Health Systems Eye EHR-Based Telehealth Toolkit for IBD Treatment
Four health systems across the country are developing an EHR toolkit that would allow providers to use telehealth and mHealth tools to help treat patients living with inflammatory bowel disease.
Four health systems are launching a program to identify and use telehealth and mHealth tools within the electronic health record to help patients living with inflammatory bowel disease (IBD).
Funded by a grant from the National Institutes of Health, the Mount Sinai Health System, Cleveland Clinic, Northwestern University Health System and University of California at Davis Health System will be developing an IBD Digital Therapeutics Toolkit to help care providers identify the best connected health treatments that don’t disrupt clinical workflows.

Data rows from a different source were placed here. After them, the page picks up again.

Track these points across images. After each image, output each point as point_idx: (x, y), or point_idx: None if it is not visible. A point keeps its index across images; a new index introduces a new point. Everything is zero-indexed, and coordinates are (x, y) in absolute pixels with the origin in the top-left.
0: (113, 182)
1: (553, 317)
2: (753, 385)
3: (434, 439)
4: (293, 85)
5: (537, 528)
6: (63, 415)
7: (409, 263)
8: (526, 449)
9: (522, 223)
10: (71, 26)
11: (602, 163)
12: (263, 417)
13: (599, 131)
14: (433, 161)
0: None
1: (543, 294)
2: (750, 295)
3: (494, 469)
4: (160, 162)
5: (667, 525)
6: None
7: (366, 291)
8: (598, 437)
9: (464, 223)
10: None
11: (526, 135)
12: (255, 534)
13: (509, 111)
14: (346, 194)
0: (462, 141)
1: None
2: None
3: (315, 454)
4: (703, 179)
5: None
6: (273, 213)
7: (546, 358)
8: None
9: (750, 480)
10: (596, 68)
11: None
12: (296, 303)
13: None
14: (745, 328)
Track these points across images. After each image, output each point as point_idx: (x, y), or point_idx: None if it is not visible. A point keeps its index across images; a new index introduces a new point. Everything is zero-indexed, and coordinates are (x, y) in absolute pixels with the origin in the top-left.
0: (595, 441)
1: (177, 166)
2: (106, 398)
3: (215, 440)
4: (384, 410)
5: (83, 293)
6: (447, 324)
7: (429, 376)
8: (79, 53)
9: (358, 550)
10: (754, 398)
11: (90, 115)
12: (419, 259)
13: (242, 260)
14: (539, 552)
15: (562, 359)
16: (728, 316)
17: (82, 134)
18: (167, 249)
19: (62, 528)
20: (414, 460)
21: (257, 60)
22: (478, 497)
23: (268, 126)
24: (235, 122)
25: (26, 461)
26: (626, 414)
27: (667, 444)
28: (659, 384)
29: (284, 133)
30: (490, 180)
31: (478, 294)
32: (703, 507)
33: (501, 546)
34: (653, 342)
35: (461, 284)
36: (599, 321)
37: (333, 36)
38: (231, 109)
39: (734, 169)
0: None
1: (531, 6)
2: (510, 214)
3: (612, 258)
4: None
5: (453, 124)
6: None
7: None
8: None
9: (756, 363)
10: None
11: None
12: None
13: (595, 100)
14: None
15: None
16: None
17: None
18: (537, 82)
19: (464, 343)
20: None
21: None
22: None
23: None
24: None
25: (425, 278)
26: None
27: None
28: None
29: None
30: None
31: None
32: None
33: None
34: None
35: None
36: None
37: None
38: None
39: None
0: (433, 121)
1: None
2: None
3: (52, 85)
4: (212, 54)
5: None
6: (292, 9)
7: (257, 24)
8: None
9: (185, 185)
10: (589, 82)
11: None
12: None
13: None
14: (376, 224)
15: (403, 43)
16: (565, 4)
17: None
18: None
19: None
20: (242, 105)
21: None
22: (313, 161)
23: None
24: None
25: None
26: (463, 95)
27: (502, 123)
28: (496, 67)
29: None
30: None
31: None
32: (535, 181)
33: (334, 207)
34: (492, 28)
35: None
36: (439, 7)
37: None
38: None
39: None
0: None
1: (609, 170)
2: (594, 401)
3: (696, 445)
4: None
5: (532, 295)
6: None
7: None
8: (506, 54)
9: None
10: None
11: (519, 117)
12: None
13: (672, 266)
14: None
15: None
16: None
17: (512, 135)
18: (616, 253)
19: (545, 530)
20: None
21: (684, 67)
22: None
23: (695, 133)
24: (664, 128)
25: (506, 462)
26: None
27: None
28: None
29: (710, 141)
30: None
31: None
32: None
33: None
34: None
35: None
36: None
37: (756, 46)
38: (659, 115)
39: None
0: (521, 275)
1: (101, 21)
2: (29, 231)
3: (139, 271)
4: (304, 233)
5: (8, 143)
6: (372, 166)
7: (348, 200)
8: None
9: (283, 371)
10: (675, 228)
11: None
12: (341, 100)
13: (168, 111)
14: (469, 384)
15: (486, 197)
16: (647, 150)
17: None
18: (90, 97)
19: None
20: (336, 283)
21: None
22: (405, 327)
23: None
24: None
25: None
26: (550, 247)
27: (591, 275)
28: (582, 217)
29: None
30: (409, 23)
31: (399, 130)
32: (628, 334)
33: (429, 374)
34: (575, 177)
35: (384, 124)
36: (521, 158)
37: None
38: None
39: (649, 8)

The project aims to develop connected health pathways within the EHR to improve care management and coordination at home, and to use tools like mHealth apps, telemedicine tools and remote patient monitoring platforms to boost care outcomes.
“Our hypothesis is that medical homes supported by a unified EHR-connected platform and automated IBD-specific digital interventions will translate to a sustainable improvement in population health outcomes,” Ashish Atreja, CIO and chief digital health officer at UC Davis Health and co-principal investigator of the NIH grant, said in a press release. “By leveraging the efficiency and scalability of digital health and AI, we hope to create a national model for proactive and comprehensive care for every single IBD patient.”
The four-phase project will eventually lead to a pilot program to test the toolkit among roughly 1,500 patients living with IBD.
The project will build off of research done by Mount Sinai, which has been using telehealth to treat patients with chronic conditions like ulcerative colitis and Crohn’s disease for several years.